|HOF writer says there’s no Hall in ’11 draft||06.01.10 at 2:06 pm ET|
Much like people seem to forget about the fact that the Bruins are also picking 15th overall in this month’s NHL draft, it seems to go unnoticed that seeing the Bruins picking this high isn’t a one-time thing. After all, the deal that sent the Bruins first and second-round picks from Toronto (second and 32nd overall, respectively) also landed Boston the Leafs’ top choice next year, which figures to be high given that the Northeast division rival Maple Leafs have been slotted in the top seven picks the last three years.
With the reminder that the Bruins might once again have the opportunity to land a star this time next year, it’s only natural that in the impossible debate between Tyler Seguin and Taylor Hall, one can find solace in thinking that whichever talent they don’t land, whether it be the center or the left wing, they can find next year. In a mailbag with readers, however, Hall of Fame Oilers writer Jim Matheson of the Edmonton Journal says that while there are elite centers to help ease the pain for whoever misses out on Seguin, they won’t find a wing with Hall’s capabilities next year.
Considering the Oilers might also pick high again next year, a fan asked Matheson if the hometown team could take Seguin and get a star winger in the 2011 draft. His response? “Short answer — no.”
Matheson names defenseman Adam Larsson (Sweden), centers Sean Couturier (QMJHL) and Ryan Nugent-Hopkins (CHL), and defenseman David Musil (WHL) as the top prospects in next year’s draft. Should that change the way the Oilers and Bruins think when deciding who their man is this year? Likely not, as they shouldn’t bank on getting such a high pick next year, but it’s definitely something to chew on.
|VOTE: Tyler or Taylor?||at 12:06 am ET|
You’ve heard plenty about top NHL Draft prospects Tyler Seguin and Taylor Hall. With similar frames (both 6-foot-1, 185 pounds) and stats, everybody from Edmonton to Boston seems torn on which one will end up in black and gold via the second overall pick. Now that we’ve reached the month of the draft, it’s time to gauge the wishes of the fans. Who do you want for the Bruins?
The skinny: In two seasons the center went from an underutilized fourth-line talent to the No. 1 player in the draft according to NHL Central Scouting. Led the OHL with 48 goals in ’09-’10 and tied Hall for the lead with 106 points.
The comparison: Steve Yzerman/Joe Sakic
The skinny: The flashy left winger came into the OHL as a 15-year old and scored 45 goals as a rookie.
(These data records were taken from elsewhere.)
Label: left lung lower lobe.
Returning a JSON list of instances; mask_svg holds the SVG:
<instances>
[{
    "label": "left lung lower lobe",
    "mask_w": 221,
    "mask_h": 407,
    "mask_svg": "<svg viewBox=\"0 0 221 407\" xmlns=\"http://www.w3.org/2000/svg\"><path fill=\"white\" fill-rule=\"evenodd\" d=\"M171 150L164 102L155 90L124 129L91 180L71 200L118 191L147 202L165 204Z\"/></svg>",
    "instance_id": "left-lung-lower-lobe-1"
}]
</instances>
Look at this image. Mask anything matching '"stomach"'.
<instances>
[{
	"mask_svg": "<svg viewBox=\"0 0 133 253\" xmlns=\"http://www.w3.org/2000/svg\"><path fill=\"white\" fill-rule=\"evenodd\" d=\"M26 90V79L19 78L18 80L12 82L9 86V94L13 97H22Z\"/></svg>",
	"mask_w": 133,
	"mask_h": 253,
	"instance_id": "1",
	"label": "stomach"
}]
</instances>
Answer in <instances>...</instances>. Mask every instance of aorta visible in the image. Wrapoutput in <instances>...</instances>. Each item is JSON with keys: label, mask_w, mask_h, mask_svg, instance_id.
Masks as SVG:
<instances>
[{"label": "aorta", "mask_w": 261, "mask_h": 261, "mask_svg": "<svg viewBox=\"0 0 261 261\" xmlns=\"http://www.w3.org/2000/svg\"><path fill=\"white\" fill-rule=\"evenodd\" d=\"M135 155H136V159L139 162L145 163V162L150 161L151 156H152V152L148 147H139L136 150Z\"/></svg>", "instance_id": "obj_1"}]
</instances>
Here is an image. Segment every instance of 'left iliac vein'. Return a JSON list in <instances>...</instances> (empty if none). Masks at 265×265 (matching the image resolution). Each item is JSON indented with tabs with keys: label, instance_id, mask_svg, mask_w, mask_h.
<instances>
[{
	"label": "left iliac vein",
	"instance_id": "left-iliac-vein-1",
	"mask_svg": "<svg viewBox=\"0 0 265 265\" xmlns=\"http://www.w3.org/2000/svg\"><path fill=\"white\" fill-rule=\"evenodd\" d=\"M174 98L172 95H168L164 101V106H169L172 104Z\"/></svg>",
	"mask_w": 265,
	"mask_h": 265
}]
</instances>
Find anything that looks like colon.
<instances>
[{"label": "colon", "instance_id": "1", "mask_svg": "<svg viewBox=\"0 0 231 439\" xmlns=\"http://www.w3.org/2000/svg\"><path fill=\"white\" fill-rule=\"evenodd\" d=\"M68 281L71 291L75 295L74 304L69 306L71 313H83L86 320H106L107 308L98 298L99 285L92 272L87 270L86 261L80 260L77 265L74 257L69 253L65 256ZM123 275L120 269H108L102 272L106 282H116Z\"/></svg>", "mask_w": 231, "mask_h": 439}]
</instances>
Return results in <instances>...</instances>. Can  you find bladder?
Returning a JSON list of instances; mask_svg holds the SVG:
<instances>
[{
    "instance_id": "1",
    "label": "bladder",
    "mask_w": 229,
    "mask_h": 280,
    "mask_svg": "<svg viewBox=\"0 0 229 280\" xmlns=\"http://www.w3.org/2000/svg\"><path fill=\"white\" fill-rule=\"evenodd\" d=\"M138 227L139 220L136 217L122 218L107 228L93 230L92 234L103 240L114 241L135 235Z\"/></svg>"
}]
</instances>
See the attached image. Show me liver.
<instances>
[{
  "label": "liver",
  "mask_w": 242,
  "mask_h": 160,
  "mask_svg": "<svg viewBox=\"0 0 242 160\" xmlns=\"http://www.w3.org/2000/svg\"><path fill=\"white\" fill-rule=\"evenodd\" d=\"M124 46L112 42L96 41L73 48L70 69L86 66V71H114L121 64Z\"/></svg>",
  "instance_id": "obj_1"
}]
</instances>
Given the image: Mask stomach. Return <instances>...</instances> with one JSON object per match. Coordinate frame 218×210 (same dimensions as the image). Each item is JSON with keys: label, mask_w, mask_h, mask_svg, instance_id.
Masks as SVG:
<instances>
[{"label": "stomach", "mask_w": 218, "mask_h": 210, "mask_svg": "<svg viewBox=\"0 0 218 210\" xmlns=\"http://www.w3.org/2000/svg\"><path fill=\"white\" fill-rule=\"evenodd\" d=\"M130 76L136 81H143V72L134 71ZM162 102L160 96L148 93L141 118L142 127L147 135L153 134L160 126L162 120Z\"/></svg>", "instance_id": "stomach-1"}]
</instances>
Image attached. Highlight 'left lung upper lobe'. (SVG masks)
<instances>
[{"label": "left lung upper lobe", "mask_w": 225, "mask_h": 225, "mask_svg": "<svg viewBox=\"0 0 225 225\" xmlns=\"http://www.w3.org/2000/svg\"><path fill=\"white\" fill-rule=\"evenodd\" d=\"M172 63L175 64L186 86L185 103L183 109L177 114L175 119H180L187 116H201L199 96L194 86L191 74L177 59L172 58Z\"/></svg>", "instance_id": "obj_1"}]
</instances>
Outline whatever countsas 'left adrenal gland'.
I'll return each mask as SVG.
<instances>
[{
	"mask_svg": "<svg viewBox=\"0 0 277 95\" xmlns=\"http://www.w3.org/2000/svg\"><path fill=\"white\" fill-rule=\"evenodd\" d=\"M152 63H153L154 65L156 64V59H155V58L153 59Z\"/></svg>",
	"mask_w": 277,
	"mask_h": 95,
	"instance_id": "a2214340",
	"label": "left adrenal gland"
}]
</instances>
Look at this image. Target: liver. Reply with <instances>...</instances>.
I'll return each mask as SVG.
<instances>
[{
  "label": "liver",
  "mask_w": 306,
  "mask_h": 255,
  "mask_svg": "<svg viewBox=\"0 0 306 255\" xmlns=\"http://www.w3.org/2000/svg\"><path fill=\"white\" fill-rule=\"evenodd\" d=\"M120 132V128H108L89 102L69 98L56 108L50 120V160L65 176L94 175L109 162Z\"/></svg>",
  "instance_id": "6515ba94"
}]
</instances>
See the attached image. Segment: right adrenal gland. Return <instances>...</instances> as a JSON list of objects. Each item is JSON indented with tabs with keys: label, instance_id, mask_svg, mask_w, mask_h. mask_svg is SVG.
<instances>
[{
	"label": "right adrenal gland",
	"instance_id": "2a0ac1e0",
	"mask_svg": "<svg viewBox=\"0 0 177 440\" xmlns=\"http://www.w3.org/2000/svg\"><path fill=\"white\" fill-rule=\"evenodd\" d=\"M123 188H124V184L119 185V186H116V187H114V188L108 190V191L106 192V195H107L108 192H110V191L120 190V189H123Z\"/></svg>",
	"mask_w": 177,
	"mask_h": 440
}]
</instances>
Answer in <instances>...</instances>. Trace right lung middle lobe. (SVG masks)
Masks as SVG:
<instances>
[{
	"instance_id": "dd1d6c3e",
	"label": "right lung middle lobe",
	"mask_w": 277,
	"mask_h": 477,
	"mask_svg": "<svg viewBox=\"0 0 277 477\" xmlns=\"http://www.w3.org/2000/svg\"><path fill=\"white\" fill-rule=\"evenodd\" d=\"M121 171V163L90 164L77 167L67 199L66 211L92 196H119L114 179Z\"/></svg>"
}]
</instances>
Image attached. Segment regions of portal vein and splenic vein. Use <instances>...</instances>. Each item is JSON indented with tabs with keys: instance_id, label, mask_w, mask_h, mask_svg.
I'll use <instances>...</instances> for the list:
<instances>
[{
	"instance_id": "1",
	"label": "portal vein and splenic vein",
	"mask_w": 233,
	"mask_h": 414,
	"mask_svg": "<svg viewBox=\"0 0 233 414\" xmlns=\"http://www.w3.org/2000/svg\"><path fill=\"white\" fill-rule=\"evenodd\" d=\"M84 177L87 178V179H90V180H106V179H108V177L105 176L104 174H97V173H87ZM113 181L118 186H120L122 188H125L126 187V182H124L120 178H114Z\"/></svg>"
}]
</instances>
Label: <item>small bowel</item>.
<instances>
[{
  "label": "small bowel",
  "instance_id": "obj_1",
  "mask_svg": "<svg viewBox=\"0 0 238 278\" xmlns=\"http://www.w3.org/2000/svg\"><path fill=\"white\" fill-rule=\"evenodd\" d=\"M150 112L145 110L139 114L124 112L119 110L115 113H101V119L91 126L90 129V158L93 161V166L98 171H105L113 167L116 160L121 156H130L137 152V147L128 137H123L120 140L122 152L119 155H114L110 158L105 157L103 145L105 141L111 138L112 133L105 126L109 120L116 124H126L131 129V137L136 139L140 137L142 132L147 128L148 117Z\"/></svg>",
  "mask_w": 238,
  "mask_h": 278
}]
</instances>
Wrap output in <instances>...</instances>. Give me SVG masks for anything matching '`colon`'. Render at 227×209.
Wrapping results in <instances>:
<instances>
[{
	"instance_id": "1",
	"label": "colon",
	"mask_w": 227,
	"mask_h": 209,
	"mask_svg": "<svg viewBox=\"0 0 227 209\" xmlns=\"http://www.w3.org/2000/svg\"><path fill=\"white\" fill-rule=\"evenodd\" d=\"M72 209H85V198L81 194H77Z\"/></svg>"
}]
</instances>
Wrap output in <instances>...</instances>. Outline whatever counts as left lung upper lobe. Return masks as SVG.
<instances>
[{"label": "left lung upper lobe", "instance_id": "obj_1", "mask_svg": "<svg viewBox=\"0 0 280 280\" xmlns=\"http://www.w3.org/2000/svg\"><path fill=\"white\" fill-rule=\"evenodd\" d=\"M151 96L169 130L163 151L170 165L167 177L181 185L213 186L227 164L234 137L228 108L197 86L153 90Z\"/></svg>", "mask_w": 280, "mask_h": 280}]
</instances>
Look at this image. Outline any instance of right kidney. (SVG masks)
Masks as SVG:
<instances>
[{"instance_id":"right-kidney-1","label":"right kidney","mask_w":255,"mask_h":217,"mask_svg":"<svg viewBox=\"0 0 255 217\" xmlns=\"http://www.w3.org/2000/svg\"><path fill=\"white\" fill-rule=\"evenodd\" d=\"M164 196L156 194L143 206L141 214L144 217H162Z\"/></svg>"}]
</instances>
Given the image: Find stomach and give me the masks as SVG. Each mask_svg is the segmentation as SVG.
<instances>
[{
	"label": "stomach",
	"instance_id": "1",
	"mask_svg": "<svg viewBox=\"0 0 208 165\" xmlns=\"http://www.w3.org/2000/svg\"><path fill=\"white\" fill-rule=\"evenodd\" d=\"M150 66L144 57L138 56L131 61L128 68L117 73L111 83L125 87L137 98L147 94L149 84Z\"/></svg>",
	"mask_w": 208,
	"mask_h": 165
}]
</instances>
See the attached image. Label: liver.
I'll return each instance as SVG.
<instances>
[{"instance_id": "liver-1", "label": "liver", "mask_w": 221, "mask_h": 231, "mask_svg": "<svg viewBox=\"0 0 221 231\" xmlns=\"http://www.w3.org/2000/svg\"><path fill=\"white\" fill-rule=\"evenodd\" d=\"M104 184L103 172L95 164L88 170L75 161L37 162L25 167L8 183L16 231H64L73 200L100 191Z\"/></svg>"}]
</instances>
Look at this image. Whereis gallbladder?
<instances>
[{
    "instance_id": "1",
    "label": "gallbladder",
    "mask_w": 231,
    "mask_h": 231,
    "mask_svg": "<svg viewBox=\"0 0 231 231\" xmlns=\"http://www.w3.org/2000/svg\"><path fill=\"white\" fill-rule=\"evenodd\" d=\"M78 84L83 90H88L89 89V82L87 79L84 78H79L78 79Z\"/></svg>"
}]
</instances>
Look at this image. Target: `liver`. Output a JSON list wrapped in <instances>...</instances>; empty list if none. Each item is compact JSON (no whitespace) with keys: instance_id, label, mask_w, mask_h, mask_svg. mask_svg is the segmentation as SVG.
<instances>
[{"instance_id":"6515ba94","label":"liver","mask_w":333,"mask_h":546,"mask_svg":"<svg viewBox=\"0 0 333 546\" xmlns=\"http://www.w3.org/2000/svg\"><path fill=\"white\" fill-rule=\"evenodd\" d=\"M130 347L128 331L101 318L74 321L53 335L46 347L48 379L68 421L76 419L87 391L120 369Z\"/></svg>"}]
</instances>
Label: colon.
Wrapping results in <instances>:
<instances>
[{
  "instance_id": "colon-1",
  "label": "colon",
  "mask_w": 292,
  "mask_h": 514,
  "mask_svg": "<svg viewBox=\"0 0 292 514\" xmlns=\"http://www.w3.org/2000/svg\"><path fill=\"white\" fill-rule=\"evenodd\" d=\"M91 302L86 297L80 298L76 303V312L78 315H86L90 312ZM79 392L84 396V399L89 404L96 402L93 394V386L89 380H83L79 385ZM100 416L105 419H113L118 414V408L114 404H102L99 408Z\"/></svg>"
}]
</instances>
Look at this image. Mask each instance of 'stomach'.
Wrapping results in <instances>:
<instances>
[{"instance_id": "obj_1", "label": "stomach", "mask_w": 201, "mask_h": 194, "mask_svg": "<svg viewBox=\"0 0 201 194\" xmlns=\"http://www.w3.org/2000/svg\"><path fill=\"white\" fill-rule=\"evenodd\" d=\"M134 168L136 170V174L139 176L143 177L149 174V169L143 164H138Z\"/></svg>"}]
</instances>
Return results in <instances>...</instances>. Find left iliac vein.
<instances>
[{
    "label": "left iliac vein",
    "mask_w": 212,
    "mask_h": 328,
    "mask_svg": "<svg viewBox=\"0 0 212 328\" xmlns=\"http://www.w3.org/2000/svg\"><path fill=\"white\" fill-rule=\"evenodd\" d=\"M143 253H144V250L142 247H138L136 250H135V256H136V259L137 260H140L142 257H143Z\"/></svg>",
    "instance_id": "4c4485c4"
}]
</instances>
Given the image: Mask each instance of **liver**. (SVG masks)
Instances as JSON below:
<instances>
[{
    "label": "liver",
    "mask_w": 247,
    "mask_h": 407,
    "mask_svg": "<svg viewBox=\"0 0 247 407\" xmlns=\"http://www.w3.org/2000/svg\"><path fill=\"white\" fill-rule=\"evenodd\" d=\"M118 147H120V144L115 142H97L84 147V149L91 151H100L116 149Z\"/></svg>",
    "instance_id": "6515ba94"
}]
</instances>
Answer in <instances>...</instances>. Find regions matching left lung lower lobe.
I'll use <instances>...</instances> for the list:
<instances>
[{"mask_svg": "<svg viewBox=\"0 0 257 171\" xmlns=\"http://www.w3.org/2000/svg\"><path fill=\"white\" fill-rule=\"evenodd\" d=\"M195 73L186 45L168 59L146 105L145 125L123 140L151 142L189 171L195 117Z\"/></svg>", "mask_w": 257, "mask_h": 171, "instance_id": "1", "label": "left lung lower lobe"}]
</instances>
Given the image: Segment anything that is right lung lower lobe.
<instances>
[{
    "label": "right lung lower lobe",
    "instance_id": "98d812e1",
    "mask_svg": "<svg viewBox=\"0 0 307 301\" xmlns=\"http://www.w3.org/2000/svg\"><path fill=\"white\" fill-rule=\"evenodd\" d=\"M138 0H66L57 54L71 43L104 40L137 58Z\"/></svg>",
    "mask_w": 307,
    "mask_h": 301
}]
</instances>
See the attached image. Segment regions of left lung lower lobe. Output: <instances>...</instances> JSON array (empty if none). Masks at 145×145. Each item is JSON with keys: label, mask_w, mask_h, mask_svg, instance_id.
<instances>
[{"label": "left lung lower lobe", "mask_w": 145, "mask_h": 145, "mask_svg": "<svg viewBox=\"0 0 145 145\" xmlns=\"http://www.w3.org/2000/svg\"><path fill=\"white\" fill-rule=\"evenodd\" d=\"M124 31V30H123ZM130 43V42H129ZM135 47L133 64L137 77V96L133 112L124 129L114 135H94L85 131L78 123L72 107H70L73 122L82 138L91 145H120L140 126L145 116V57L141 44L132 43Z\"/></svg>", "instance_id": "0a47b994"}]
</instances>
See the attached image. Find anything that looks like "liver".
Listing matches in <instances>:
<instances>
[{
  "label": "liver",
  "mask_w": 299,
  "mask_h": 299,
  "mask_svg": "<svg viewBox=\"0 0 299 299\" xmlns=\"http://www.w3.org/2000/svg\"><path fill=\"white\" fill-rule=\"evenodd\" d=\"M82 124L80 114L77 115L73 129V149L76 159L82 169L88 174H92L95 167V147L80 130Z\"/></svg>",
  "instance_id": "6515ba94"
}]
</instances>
Since then he’s won back-to-back Memorial Cup MVPs.
The story: Rychel likes Hall’s toughness
The comparison: Pavel Bure
|Might Bruins prefer Seguin?||05.28.10 at 6:00 pm ET|
With the NHL Combine all wrapped up in Toronto, it remains unclear whether the Oilers will select Taylor Hall or Tyler Seguin with the first overall choice on June 25. Speaking to reporters, however, it appears the Bruins and GM Peter Chiarelli may have a slight preference on one of the players. Check this out from a story posted this afternoon on NHL.com.
“I’m really happy and thankful that we’re going to get one of those two,” Chiarelli said. “They’re terrific kids and good players in their own way. We’re really close. It may change in the coming three days when we have our amateur meetings. When you get to this point, maybe that’s when you switch over to need. I’m not saying we’re going to do that.”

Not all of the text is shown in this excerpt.